夏井先生が一目置く逸材だと期待された初の昇格試験は「ウイットに富んだ句」と称賛され、見事に昇格先行。続く査定でも梅沢名人が絶賛して昇格。現状維持を挟みながら、実体験を詠んだ句で3連続昇格を果たし、通算12人目、中田喜子に続く2人目の女性名人となった。5級から査定6回での名人到達はフルポン村上名人の8回を凌ぐ過去最少回数記録である。
他方、名人となってからは3回連続現状維持と苦戦していたが、久々の挑戦で昇格を勝ち取った。
ふるさと戦は2度挑戦。役者として撮影を行っていた関西地方でエントリーするが、惜しくも優勝を逃している。
また、2023年1月のふるさと戦出演を報告した自身のインスタグラムで、「夏井いつきのおウチde俳句くらぶ」の会員であることを公表している。
●[1] @19/08/01◆お題:
猛暑日[35℃の電光掲示板]『仏壇の向日葵までもくたばりぬ』才能アリ2位70点
添削後
『仏壇の向日葵もくたばつてゐる』

与えられた課題> 上の俳句番組の文章について、「夏井先生が一目置く逸材だと期」から「々の挑戦で昇格を勝ち取った。」までの範囲（両端を含む）を、「現状維持」を「据え置き」に置き換えて書き出してもらえますか？

提示された情報>
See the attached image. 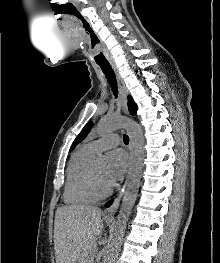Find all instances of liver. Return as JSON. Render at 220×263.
<instances>
[{
    "label": "liver",
    "instance_id": "obj_1",
    "mask_svg": "<svg viewBox=\"0 0 220 263\" xmlns=\"http://www.w3.org/2000/svg\"><path fill=\"white\" fill-rule=\"evenodd\" d=\"M103 229L101 210L93 206H62L55 214L56 263H90Z\"/></svg>",
    "mask_w": 220,
    "mask_h": 263
}]
</instances>
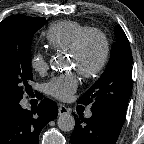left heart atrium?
Returning a JSON list of instances; mask_svg holds the SVG:
<instances>
[{
  "label": "left heart atrium",
  "instance_id": "left-heart-atrium-1",
  "mask_svg": "<svg viewBox=\"0 0 144 144\" xmlns=\"http://www.w3.org/2000/svg\"><path fill=\"white\" fill-rule=\"evenodd\" d=\"M78 78L75 74H66L55 77L47 85L48 94L59 99L67 100L76 91Z\"/></svg>",
  "mask_w": 144,
  "mask_h": 144
}]
</instances>
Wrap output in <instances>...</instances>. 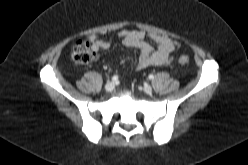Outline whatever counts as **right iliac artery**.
<instances>
[{"mask_svg":"<svg viewBox=\"0 0 248 165\" xmlns=\"http://www.w3.org/2000/svg\"><path fill=\"white\" fill-rule=\"evenodd\" d=\"M118 80V76L117 75H114L113 77H112V81H117Z\"/></svg>","mask_w":248,"mask_h":165,"instance_id":"obj_1","label":"right iliac artery"}]
</instances>
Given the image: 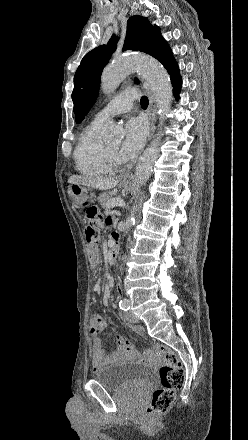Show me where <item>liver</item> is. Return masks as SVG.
Wrapping results in <instances>:
<instances>
[{"label":"liver","mask_w":248,"mask_h":440,"mask_svg":"<svg viewBox=\"0 0 248 440\" xmlns=\"http://www.w3.org/2000/svg\"><path fill=\"white\" fill-rule=\"evenodd\" d=\"M120 182V178L88 177L72 175L68 183H78L99 190H110Z\"/></svg>","instance_id":"6515ba94"}]
</instances>
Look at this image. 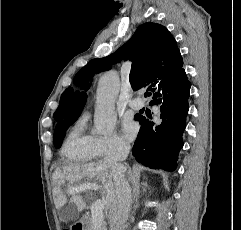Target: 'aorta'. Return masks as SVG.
<instances>
[{
  "mask_svg": "<svg viewBox=\"0 0 241 230\" xmlns=\"http://www.w3.org/2000/svg\"><path fill=\"white\" fill-rule=\"evenodd\" d=\"M119 89L120 79L116 71L107 72L99 79L93 134L108 136L113 133L117 121L115 101Z\"/></svg>",
  "mask_w": 241,
  "mask_h": 230,
  "instance_id": "762f6f07",
  "label": "aorta"
}]
</instances>
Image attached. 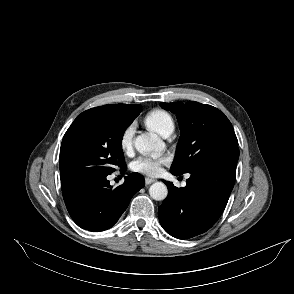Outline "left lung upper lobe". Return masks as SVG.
I'll use <instances>...</instances> for the list:
<instances>
[{
    "mask_svg": "<svg viewBox=\"0 0 294 294\" xmlns=\"http://www.w3.org/2000/svg\"><path fill=\"white\" fill-rule=\"evenodd\" d=\"M160 106L176 114L181 131L171 173H191L212 157L238 148L232 124L217 108L198 102L160 103Z\"/></svg>",
    "mask_w": 294,
    "mask_h": 294,
    "instance_id": "1",
    "label": "left lung upper lobe"
}]
</instances>
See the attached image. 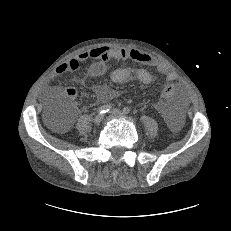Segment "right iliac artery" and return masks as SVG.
Masks as SVG:
<instances>
[{"label": "right iliac artery", "instance_id": "right-iliac-artery-1", "mask_svg": "<svg viewBox=\"0 0 231 231\" xmlns=\"http://www.w3.org/2000/svg\"><path fill=\"white\" fill-rule=\"evenodd\" d=\"M112 108L111 104H106L98 108L97 113L103 114L108 112Z\"/></svg>", "mask_w": 231, "mask_h": 231}]
</instances>
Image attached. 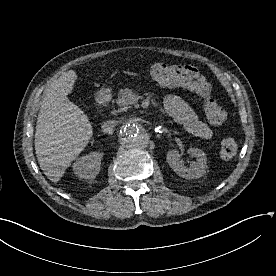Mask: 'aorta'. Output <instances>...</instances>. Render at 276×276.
Wrapping results in <instances>:
<instances>
[{"instance_id": "obj_1", "label": "aorta", "mask_w": 276, "mask_h": 276, "mask_svg": "<svg viewBox=\"0 0 276 276\" xmlns=\"http://www.w3.org/2000/svg\"><path fill=\"white\" fill-rule=\"evenodd\" d=\"M119 136L127 147L133 149H144L149 143V136L134 122L122 125Z\"/></svg>"}]
</instances>
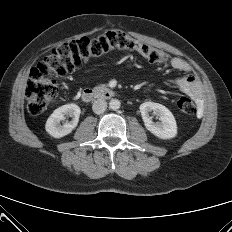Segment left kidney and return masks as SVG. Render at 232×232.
Instances as JSON below:
<instances>
[{
    "label": "left kidney",
    "instance_id": "obj_1",
    "mask_svg": "<svg viewBox=\"0 0 232 232\" xmlns=\"http://www.w3.org/2000/svg\"><path fill=\"white\" fill-rule=\"evenodd\" d=\"M154 111L160 123H154L149 112ZM140 112L144 125L148 131L160 139H171L177 135V124L172 112L159 103L145 102L140 105Z\"/></svg>",
    "mask_w": 232,
    "mask_h": 232
}]
</instances>
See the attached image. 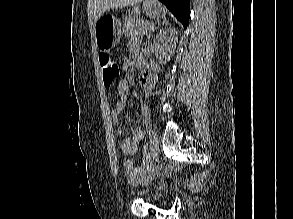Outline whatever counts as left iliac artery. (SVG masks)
I'll return each instance as SVG.
<instances>
[{
    "label": "left iliac artery",
    "instance_id": "44dca946",
    "mask_svg": "<svg viewBox=\"0 0 293 219\" xmlns=\"http://www.w3.org/2000/svg\"><path fill=\"white\" fill-rule=\"evenodd\" d=\"M144 117H145L146 127H149L150 121H151V115H150V109L148 108L147 105H144ZM145 153H146V158H148L151 155V153L147 151Z\"/></svg>",
    "mask_w": 293,
    "mask_h": 219
}]
</instances>
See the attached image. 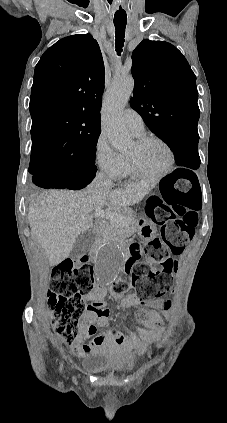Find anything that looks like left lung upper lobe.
<instances>
[{"mask_svg":"<svg viewBox=\"0 0 227 423\" xmlns=\"http://www.w3.org/2000/svg\"><path fill=\"white\" fill-rule=\"evenodd\" d=\"M131 106L167 141L198 133L196 76L183 54L165 41L143 40L132 53Z\"/></svg>","mask_w":227,"mask_h":423,"instance_id":"5c2ea615","label":"left lung upper lobe"}]
</instances>
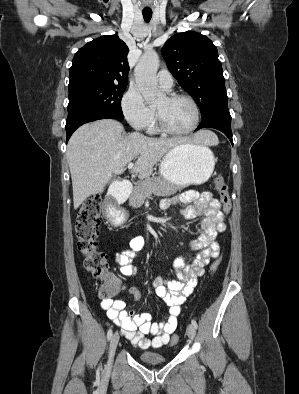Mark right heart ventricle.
Listing matches in <instances>:
<instances>
[{"label": "right heart ventricle", "mask_w": 299, "mask_h": 394, "mask_svg": "<svg viewBox=\"0 0 299 394\" xmlns=\"http://www.w3.org/2000/svg\"><path fill=\"white\" fill-rule=\"evenodd\" d=\"M148 130H149L150 133H155V132H157L159 130L155 120H153V122L149 126Z\"/></svg>", "instance_id": "obj_1"}]
</instances>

課題の出力>
夏井先生が一目置く逸材だと期待された初の昇格試験は「ウイットに富んだ句」と称賛され、見事に昇格先行。続く査定でも梅沢名人が絶賛して昇格。据え置きを挟みながら、実体験を詠んだ句で3連続昇格を果たし、通算12人目、中田喜子に続く2人目の女性名人となった。5級から査定6回での名人到達はフルポン村上名人の8回を凌ぐ過去最少回数記録である。
他方、名人となってからは3回連続据え置きと苦戦していたが、久々の挑戦で昇格を勝ち取った。